Knowledge of Catto's unique life eventually faded from Philadelphia — and became even more distant in his native city.

The first chapter of "Tasting Freedom" is entitled, "Charleston," and it covers Catto's origins. His parents William Catto and Sarah Isabella Cain were part of Charleston's small, free black community. His mother was part of Charleston's prominent DeReef family.

The Cattos lived at 7 Wall St. in a Charleston home that's long gone. The family later moved a few blocks north, to Henrietta Street, Dubin said. Catto's father William was a well-regarded millwright at rice plantations, and he also joined Second Presbyterian Church.

The Rev. Thomas Smyth of Second Presbyterian was impressed with William Catto and once described him as a "free coloured man ... (who) presented himself and after a very full and satisfactoiry (sic) examination was admitted a member & appointed a Leader with Mr. Howard of a Free Coloured class."

Catto's mother died of natural causes in 1845, when Octavius was only 6. His father moved the family three years later.

Smyth and others supported Catto and trained him as a clergyman who would minister to residents of Liberia, Dubin said. "Getting out of Charleston was Catto's idea. This was a way it could happen," he added. "Smyth was his prime sponsor."

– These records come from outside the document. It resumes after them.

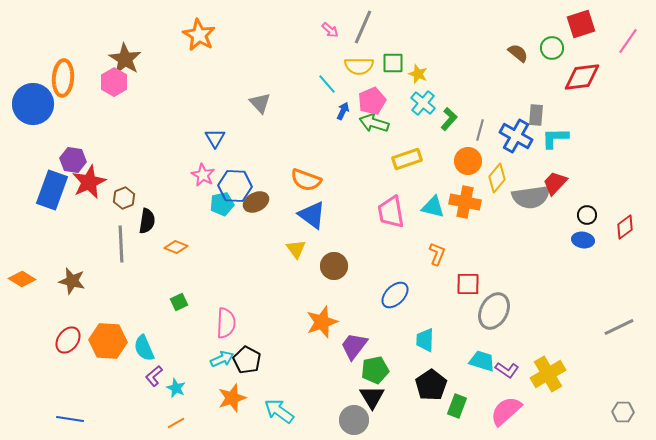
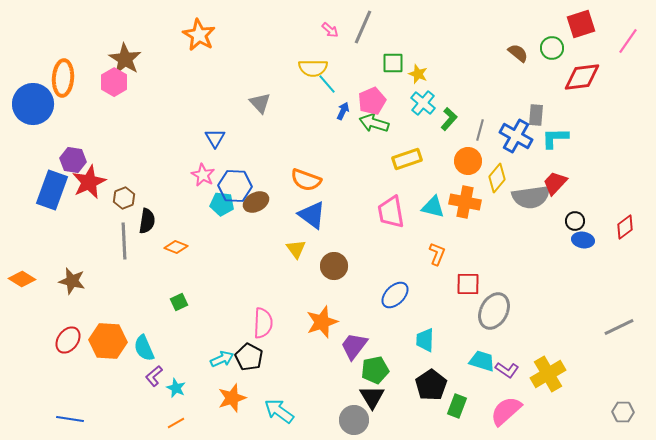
yellow semicircle at (359, 66): moved 46 px left, 2 px down
cyan pentagon at (222, 204): rotated 20 degrees clockwise
black circle at (587, 215): moved 12 px left, 6 px down
gray line at (121, 244): moved 3 px right, 3 px up
pink semicircle at (226, 323): moved 37 px right
black pentagon at (247, 360): moved 2 px right, 3 px up
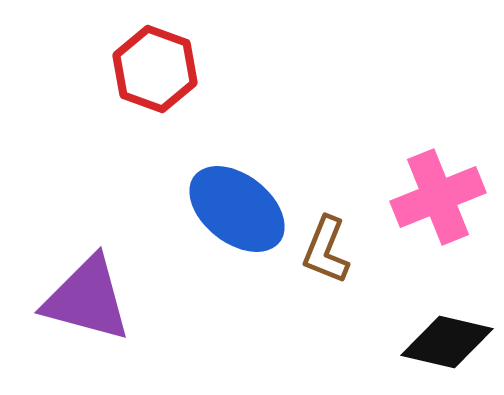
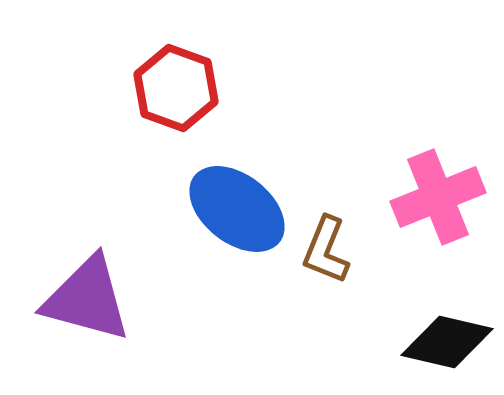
red hexagon: moved 21 px right, 19 px down
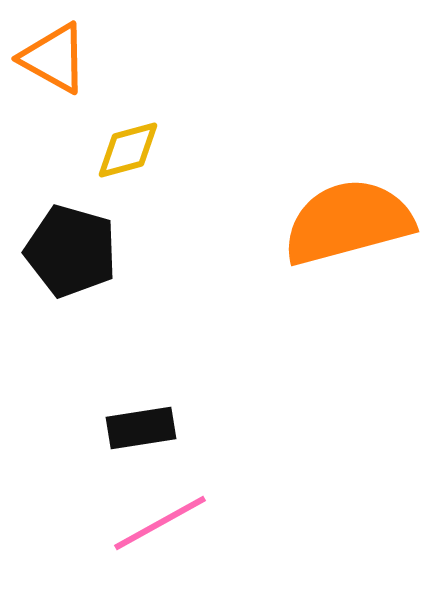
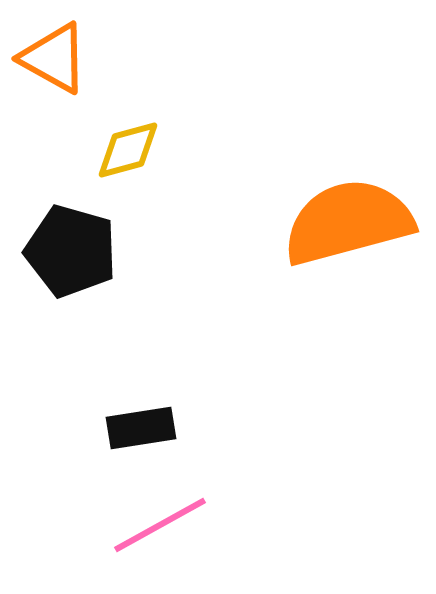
pink line: moved 2 px down
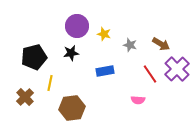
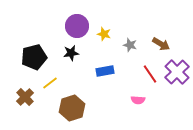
purple cross: moved 3 px down
yellow line: rotated 42 degrees clockwise
brown hexagon: rotated 10 degrees counterclockwise
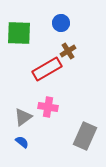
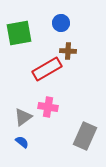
green square: rotated 12 degrees counterclockwise
brown cross: rotated 35 degrees clockwise
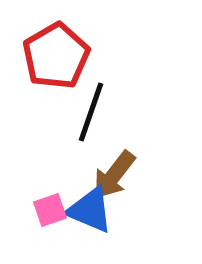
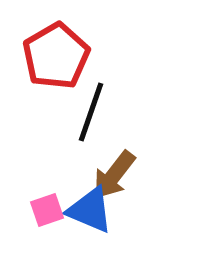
pink square: moved 3 px left
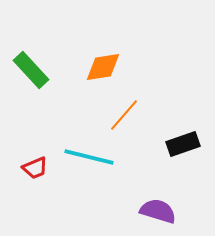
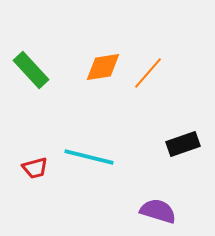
orange line: moved 24 px right, 42 px up
red trapezoid: rotated 8 degrees clockwise
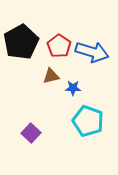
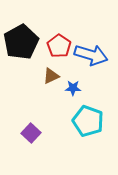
blue arrow: moved 1 px left, 3 px down
brown triangle: rotated 12 degrees counterclockwise
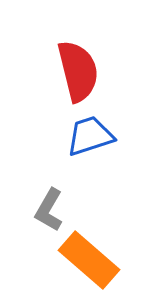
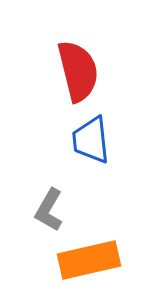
blue trapezoid: moved 1 px right, 4 px down; rotated 78 degrees counterclockwise
orange rectangle: rotated 54 degrees counterclockwise
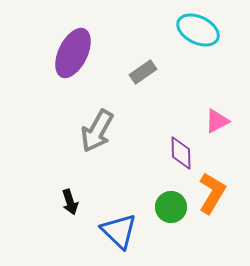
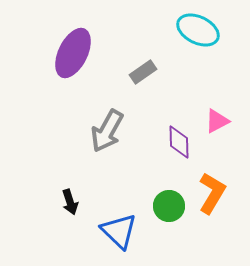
gray arrow: moved 10 px right
purple diamond: moved 2 px left, 11 px up
green circle: moved 2 px left, 1 px up
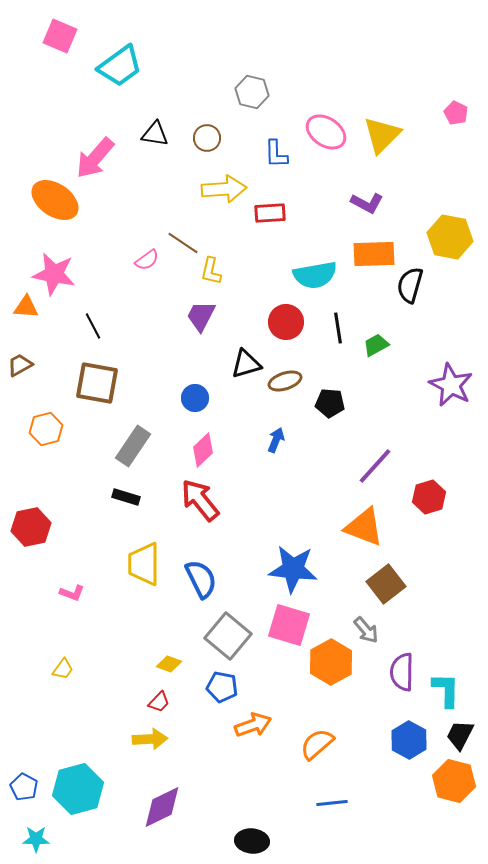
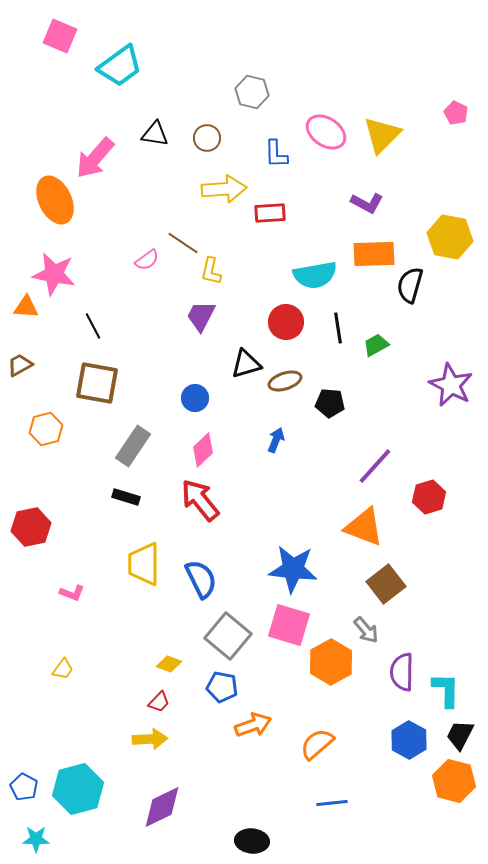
orange ellipse at (55, 200): rotated 30 degrees clockwise
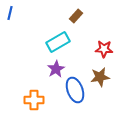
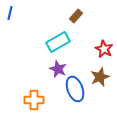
red star: rotated 24 degrees clockwise
purple star: moved 2 px right; rotated 18 degrees counterclockwise
brown star: rotated 12 degrees counterclockwise
blue ellipse: moved 1 px up
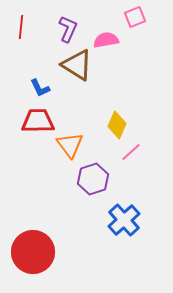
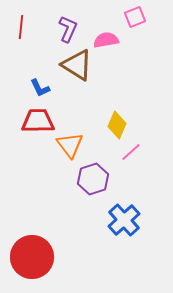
red circle: moved 1 px left, 5 px down
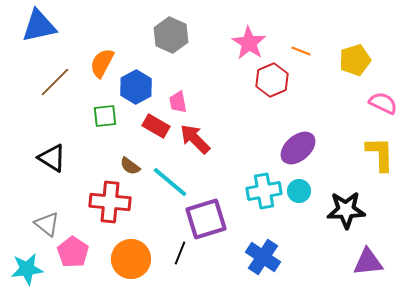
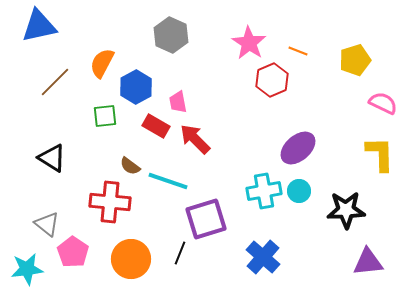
orange line: moved 3 px left
cyan line: moved 2 px left, 1 px up; rotated 21 degrees counterclockwise
blue cross: rotated 8 degrees clockwise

William Catto ultimately opted against becoming a missionary to Africa and instead settled his family in Philadelphia. He worked in churches across the north and was profiled in the newspaper of Frederick Douglas, the nation's most prominent civil rights leader of his day.

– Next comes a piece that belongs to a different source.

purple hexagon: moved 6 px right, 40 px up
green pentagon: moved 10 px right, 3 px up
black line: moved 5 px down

Sculptor Branly Cadet's monument features a 12-foot-tall bronze statue of Octavius Catto striding toward a ballot box and five pillars marking his contributions as an educator, athlete and National Guard major.

“I think the breadth of his civic activism, I know this is trite, but it’s awe-inspiring," Dubin said. "He tried and failed to integrate the Literacy Society. He tired and succeeded to be the first black man to get admitted in Franklin Institute," the science and education museum in Philadelphia.

“He does set up and played in the first black-white baseball game in America in 1869,” Dubin added. "Again, it’s trite but it’s evidence from 146 years ago that one man can make a difference."

Philadelphia's rediscovery of Catto may also raise his profile here. Bernard Powers, a College of Charleston history professor who wrote a book about black 19th century African-Americans in Charleston, said he has heard of Octavius Catto but really does not know his story.

The same goes for Alphonso Brown, a tour guide who focuses on the city’s African-American heritage. “I know of him (Catto), but I don’t say much about him because he was just born here," Brown said. "Otherwise, he moved up north and that’s about it.”

Dan Biddle, who co-authored "Tasting Freedom," said William Catto led a remarkable life in Charleston, but it's not surprising little is known about him here.

“Being a free person of color in Charleston in the early 19th century, you know to the extent William Catto made his mark, it’s little wonder that it’s not widely known,” he said.

Mayor Kenney said he hopes Philadelphia students one day will know as much about Octavius Catto as they do about Benjamin Franklin, George Washington and Martin Luther King Jr.

“We know more about Rocky — who’s not even a real person — than we know about Octavius, which says a lot,” Kenney said.

Dubin agreed, saying when he first learned of Catto, his first thoughts were, "Why didn’t I know about this guy? Why wasn’t I taught about him in school or college? I was embarrassed and I was also sort of angry.”

The Associated Press contributed to this story.